提示された本文
================

わたしがおばあちゃんというと、血の繋がった実の祖母ふたりではなくて父の養母のことなのですが。
わたしは祖母に厭われていました。
そもそもわたしが生まれたこと自体、気に食わなかったようです。
母がわたしを出産して、病院から帰ってくるとき。
実家ではないとはいえ、上にふたり小さな子どももいる嫁が出産して帰ってくるといったら、姑としては家のことを多少はしてくれると思いますよね?
祖母は当てつけのように「具合が悪い」といって布団にこもっていたそうです。
わたしの顔も見ることなく、出産直後の母に寝床まで食事を運ばせていたそうです。
父が友人たちにわたしが産まれたお祝いをされたといったら、烈火のごとく怒ったんだそうです。
赤子のわたしに危害を加えることがあったため、同じ家に居ながらにして、母はわたしを祖母に会わせずに常に自分の目の届くところにいさせないと怖くてたまらなかった時期もあったそうです。
わたしが話ができるくらいに成長したとき、祖母は自分自身の人生がいかにつらく、ひとに酷いことをされ、かわいそうなものだっかをひたすらに話して聞かせました。
赤子は何もできないからいらないけど、話ができて動けるようになったら自分が被害者でかわいそうな存在であることをただひたすらに肯定してくれる存在、階段で手を引いたり記念日に贈り物をしたりしてくれる自分に愛を向けてくれる存在として使えると思ったんでしょう。
わたしは、祖母にとってそういう存在としてしか必要とされない子どもでした。

================

[保存済みデータ項目]

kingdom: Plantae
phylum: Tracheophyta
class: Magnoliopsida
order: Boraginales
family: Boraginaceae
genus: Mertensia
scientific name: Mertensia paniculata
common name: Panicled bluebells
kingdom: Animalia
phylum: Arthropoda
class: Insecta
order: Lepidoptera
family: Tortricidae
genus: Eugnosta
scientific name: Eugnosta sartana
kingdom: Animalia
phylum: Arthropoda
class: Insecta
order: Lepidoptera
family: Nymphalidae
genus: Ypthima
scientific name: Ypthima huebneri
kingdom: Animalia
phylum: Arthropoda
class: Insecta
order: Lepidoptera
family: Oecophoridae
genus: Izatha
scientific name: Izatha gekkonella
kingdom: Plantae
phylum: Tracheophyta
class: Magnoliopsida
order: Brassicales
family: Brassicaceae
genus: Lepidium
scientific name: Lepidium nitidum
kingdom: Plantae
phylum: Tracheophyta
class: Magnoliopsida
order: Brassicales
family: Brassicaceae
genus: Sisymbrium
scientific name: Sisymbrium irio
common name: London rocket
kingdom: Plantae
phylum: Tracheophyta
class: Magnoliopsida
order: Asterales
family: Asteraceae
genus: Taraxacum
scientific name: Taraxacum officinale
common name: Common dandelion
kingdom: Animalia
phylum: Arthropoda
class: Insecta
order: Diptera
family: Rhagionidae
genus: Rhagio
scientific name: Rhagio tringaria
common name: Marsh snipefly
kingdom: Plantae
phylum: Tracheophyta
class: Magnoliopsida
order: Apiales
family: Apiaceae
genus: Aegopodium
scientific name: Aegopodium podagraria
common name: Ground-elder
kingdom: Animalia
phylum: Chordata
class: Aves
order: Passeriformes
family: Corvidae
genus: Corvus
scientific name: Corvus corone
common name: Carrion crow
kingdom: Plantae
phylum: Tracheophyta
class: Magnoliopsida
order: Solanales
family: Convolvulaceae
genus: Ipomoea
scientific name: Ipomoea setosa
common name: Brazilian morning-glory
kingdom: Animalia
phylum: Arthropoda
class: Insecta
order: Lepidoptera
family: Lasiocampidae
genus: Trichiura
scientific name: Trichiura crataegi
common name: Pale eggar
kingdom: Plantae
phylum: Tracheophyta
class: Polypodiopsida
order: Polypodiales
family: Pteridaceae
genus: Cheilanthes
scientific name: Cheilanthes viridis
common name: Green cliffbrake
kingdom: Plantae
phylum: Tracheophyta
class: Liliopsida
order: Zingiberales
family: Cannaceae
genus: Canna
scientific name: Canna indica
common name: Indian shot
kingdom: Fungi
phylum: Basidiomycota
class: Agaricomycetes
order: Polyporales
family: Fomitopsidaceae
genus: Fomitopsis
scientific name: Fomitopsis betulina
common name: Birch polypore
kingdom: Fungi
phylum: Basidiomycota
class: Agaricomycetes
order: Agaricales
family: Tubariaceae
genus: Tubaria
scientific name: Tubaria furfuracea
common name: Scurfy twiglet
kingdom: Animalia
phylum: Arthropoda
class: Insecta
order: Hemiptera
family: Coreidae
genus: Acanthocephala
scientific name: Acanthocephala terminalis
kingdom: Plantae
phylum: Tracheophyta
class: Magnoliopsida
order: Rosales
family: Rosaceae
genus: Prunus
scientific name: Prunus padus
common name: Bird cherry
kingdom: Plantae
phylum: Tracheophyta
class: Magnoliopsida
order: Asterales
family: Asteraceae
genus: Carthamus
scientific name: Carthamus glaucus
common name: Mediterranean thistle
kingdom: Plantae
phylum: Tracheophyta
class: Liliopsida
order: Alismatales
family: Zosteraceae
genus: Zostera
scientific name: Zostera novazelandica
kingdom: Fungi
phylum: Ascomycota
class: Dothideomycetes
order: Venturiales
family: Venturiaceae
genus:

================

課題の内容
提示された本文で、語り手の家族や親族として言及されている人物をすべて挙げると、誰になりますか?

完成した解答
- 祖母(父の養母、「おばあちゃん」)
- 血の繋がった実の祖母ふたり
- 父
- 母
- 上のふたりの小さな子ども